As interest and demand grow for an environmentally better vehicle, we will certainly see more models from other exotic and luxury brands. Since it is primarily the Gen Xers and Millennials who are driving the hybrid technology movement, it is not expected to die down. As the massive Millennial generation matures and moves further into the marketplace as consumers, we will see even more of their influence across the board. A common interest that Gen Xers and Millennials share is enormous concern for the planet's future and environmental issues. And they are bringing these concerns into a very high-profile position.
“Most of today's "influencers" are in Silicon Valley so when Sergey Brin and Larry Page are seen driving their Priuses around, the world takes notice,” says Raynault. “Hybrids are no longer limited to these mass made cars and those wanting a more powerful driving experience have plenty of options whether it's a LaFerrari or the all-electric Alfieri scheduled for release in 2020 by Maserati. In fact, some argue the hybrid technologies offer better driving perks such as instant torque and sharp throttle response.”
Looking Ahead: The Future of Hybrid Technology
What does the future look like for hybrid technology? Are electric cars here to stay or will they fade away like so many other fads in the past? According to Raynault, this is not a fad; it is a movement, a change in what consumers want in a vehicle and what car makers are producing in response.

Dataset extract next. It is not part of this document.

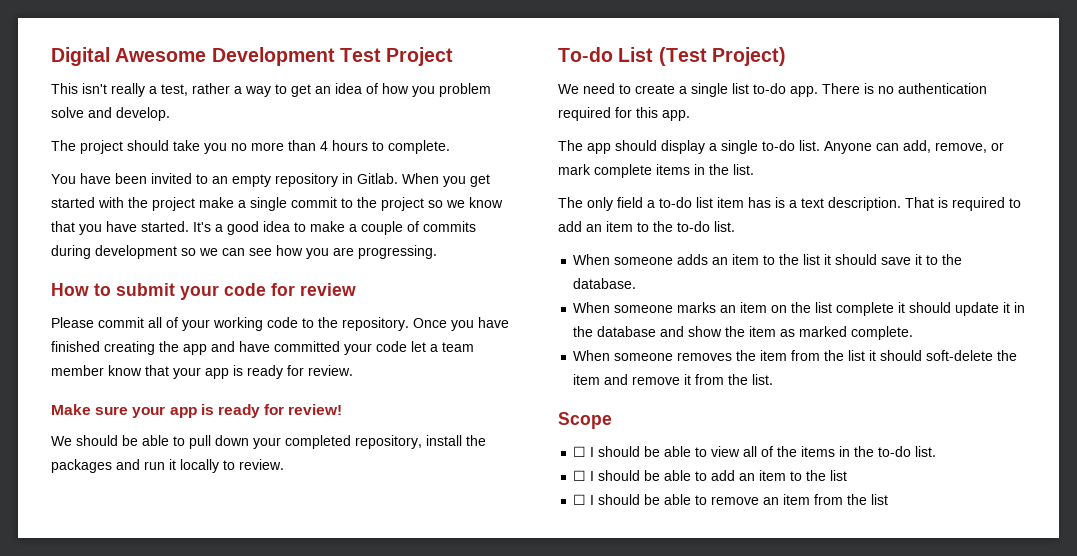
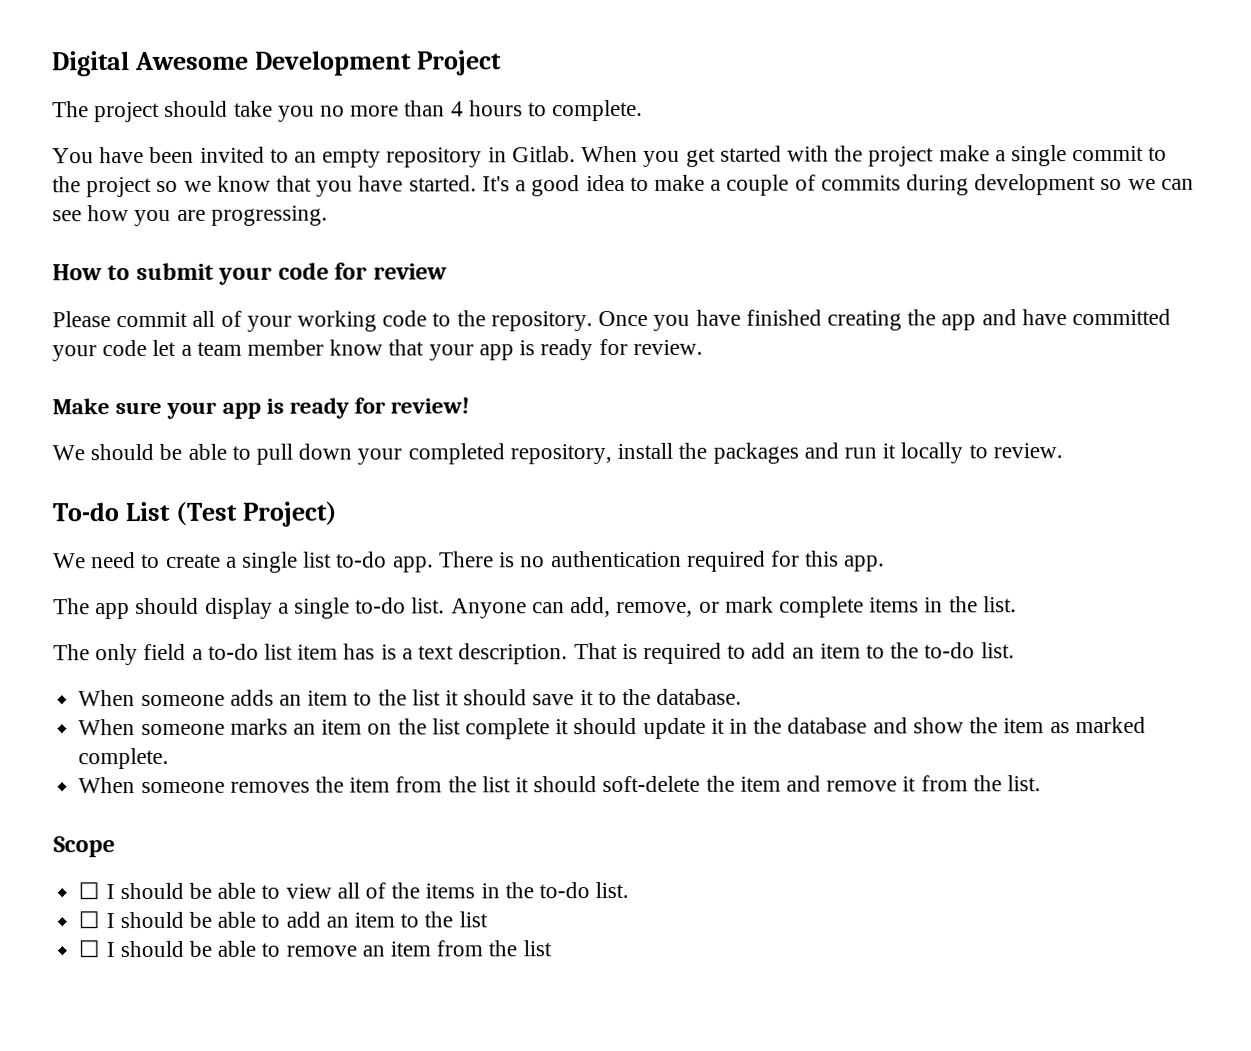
[339,48,381,62] Test -> (412, 63) none
[51,83,491,97] [51,107,170,121] // This isn't really a test, rather a way to get an idea of how you problem solve and develop. -> (502, 63) none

“It is likely the future of exotic cars could be hybrid engines if not someday even all electric,” she says. “As consumer demand forces these brands to change gears the industry will reach a tipping point where electric cars become more economical to produce and the technology becomes more advanced. Maserati already has plans to release eight more hybrid models and four electric models with the GranTurismo and GranCabrio joining the electrified portfolio. We also see Porsche heavily investing across its portfolio in hybrid as well as all-electric models. Once these investments are made it is hard to turn back the dial.”
One marker that is a strong indicator of how solidly hybrid technology is permeating the car market is how it has spread beyond new cars that are currently being produced and developed.
“New production is not the only area of focus and consumer demand,” she says. “Classic cars are also being converted, as a new generation of collectors come to market the classic car world must stay relevant and many restorations now include an option for conversion. While FIVA has declared any converted car would lose its classic status, the industry has mostly responded by condemning this view, with the realization that the boom of the classic car market over the past decade will soon come to an end as these buyers age and the next generation come into wealth.”
Hybrid technology is the future of the auto industry – and the future is now.
Raynault says, “The volume of hybrid vehicles on the road today along with the investment by every major auto maker clearly signal this is not a fad and hybrid cars are here to stay. As more exotic cars hit the market the halo effect will continue so that mass market cars will follow suit, especially as Tesla works out its kinks and increases production on the Model 3.”
It looks like hybrid technology is indeed here to stay.